Ninwa put a single finger to her daughter's lips. "I tell you as I was told, as it comes from those with the open spirit to hear, and I tell you this because you have enough land-lore to travel alone, find food and survive."

She took a deep breath, and faced her daughter. "Two things, daughter. Two things which you must never forget." She held up both hands and raised both index fingers. "Follow the voice, and swiftly for it is a matter of life and death." Then she raised the second finger of each hand, and crossing them, made the same crossed gesture as before. "Protect them, keep them safe, as they will protect you."

She turned again to the doorwary of the Yurt, where a shadow and a frown heralded the arrival of Mirth. Mirth was Shaira's father's mother, and a poorer match between name and person Shaira could not have imagined.

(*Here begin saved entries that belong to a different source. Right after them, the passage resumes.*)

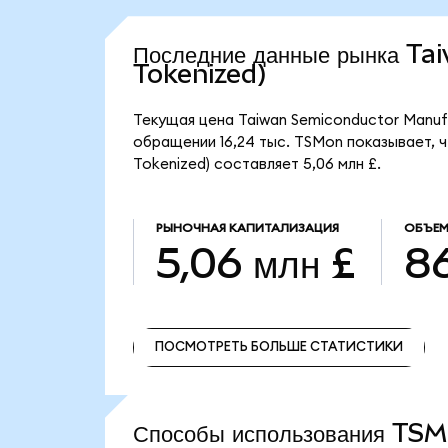
Последние данные рынка 
Tokenized)
Текущая цена Taiwan Semiconductor Manufa
обращении 16,24 тыс. TSMon показывает, 
Tokenized) составляет 5,06 млн £.
РЫНОЧНАЯ КАПИТАЛИЗАЦИЯ
ОБЪЕМ
5,06 млн £
86
ПОСМОТРЕТЬ БОЛЬШЕ СТАТИСТИКИ
ПОСМОТРЕТЬ БОЛЬШЕ СТАТИСТИКИ
Способы использования T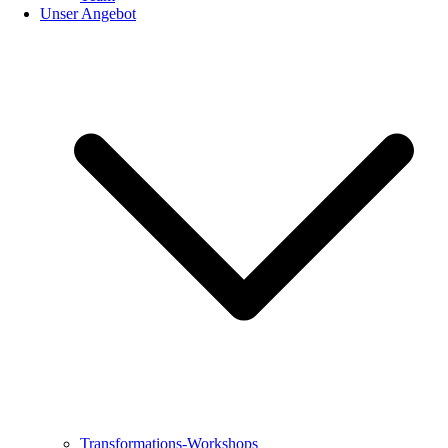
Unser Angebot
Transformations-Workshops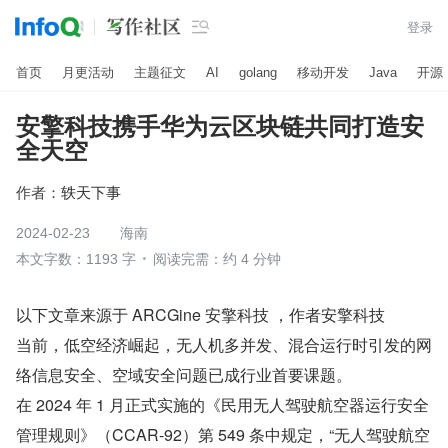

登录
首页
月更活动
主题征文
AI
golang
移动开发
Java
开源
安擎科技携手华为云区块链共同打造安
全天空
作者：
轶天下事
2024-02-23
海南
本文字数：1193 字
阅读完需：约 4 分钟
以下文章来源于 ARCGine 安擎科技 ，作者安擎科技
当前，低空经济崛起，无人机多并发、混合运行时引发的网
络信息安全、空域安全问题已成行业首要课题。
在 2024 年 1 月正式实施的《民用无人驾驶航空器运行安全
管理规则》（CCAR-92）第 549 条中规定，“无人驾驶航空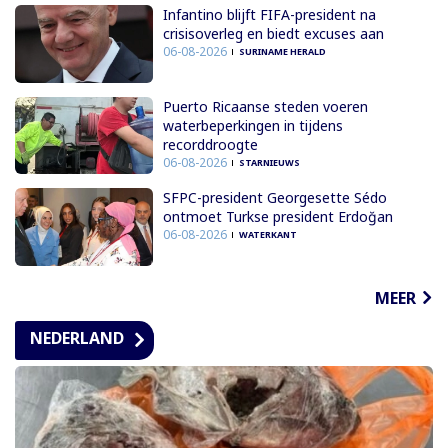
Infantino blijft FIFA-president na
crisisoverleg en biedt excuses aan
06-08-2026
SURINAME HERALD
Puerto Ricaanse steden voeren
waterbeperkingen in tijdens
recorddroogte
06-08-2026
STARNIEUWS
SFPC-president Georgesette Sédo
ontmoet Turkse president Erdoğan
06-08-2026
WATERKANT
MEER
NEDERLAND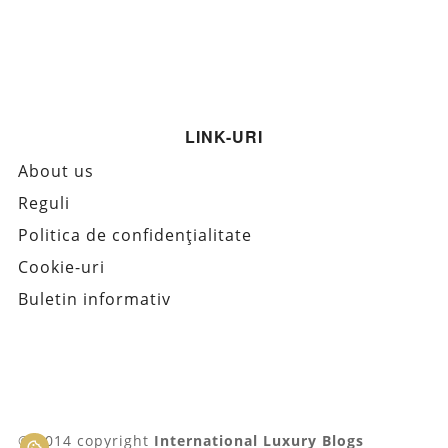
LINK-URI
About us
Reguli
Politica de confidențialitate
Cookie-uri
Buletin informativ
© 2014 copyright
International Luxury Blogs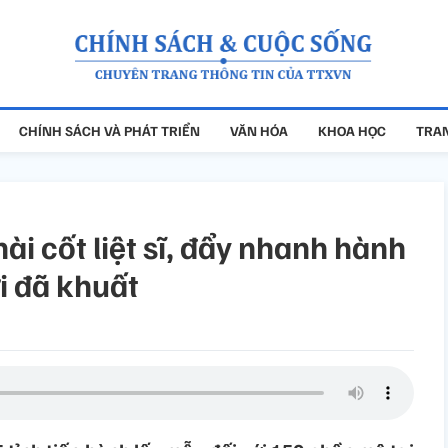
CHÍNH SÁCH VÀ PHÁT TRIỂN
VĂN HÓA
KHOA HỌC
TRAN
i cốt liệt sĩ, đẩy nhanh hành
ời đã khuất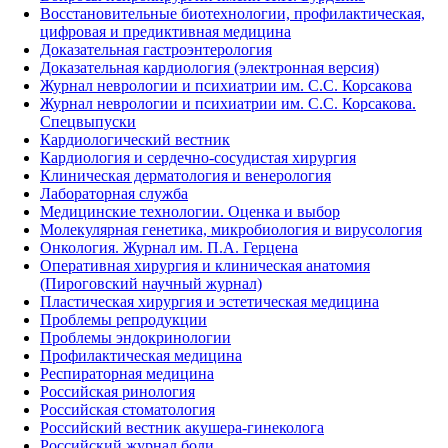
Восстановительные биотехнологии, профилактическая,
цифровая и предиктивная медицина
Доказательная гастроэнтерология
Доказательная кардиология (электронная версия)
Журнал неврологии и психиатрии им. С.С. Корсакова
Журнал неврологии и психиатрии им. С.С. Корсакова.
Спецвыпуски
Кардиологический вестник
Кардиология и сердечно-сосудистая хирургия
Клиническая дерматология и венерология
Лабораторная служба
Медицинские технологии. Оценка и выбор
Молекулярная генетика, микробиология и вирусология
Онкология. Журнал им. П.А. Герцена
Оперативная хирургия и клиническая анатомия
(Пироговский научный журнал)
Пластическая хирургия и эстетическая медицина
Проблемы репродукции
Проблемы эндокринологии
Профилактическая медицина
Респираторная медицина
Российская ринология
Российская стоматология
Российский вестник акушера-гинеколога
Российский журнал боли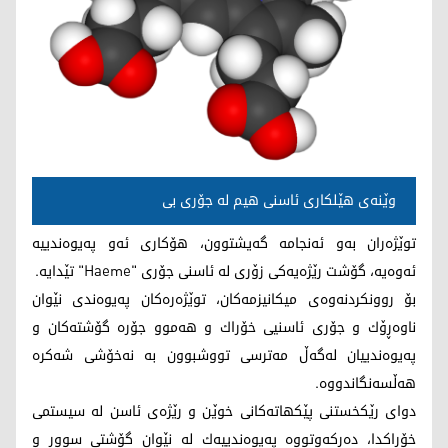
وێنه‌ی هێلكاری ئاسنی هیم له‌ جۆری بی
توێژه‌ران به‌و ئه‌نجامه‌ گه‌یشتوون، هۆكاری ئه‌و په‌یوه‌ندییه‌
ئه‌وه‌یه‌، گۆشت رێژه‌یه‌كی زۆری له‌ ئاسنی جۆری "Haeme" تێدایه‌.
بۆ روونكردنه‌وه‌ی میكانیزمه‌كان، توێژه‌ره‌كان په‌یوه‌ندی نێوان
ناوه‌ڕۆك و جۆری ئاسنیی خۆراك و هه‌موو جۆره‌ گۆشته‌كان و
په‌یوه‌ندییان له‌گه‌ڵ مه‌ترسی تووشبوون به‌ نه‌خۆشی شه‌كره‌
هه‌ڵسه‌نگاندووه‌.
دوای رێكخستنی پێكهاته‌كانی خوێن و رێژه‌ی ئاسن له‌ سیستمی
خۆراكدا، ده‌ركه‌وتووه‌ په‌یوه‌ندییه‌ك له‌ نێوان گۆشتی سوور و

Before the aged, and clearly irritated Mirth could speak, Ninwa said in an irritated tone. "Well, daughter, what are you waiting for." She gestured to the travel pack, which Shaira had not yet shrugged onto her shoulders. "You have supplies, you have instructions." Ninwa then turned to face Mirth more fully. "I would speak with my husband's mother of things that younger ears have no need to hear."

Shaira had hastened out of the Yurt, and run at a jog away from the compound, away from the herdbeasts, and away from her life.

She didn't really have any idea where she was going, except that it was toward the call that was almost but not quite a voice.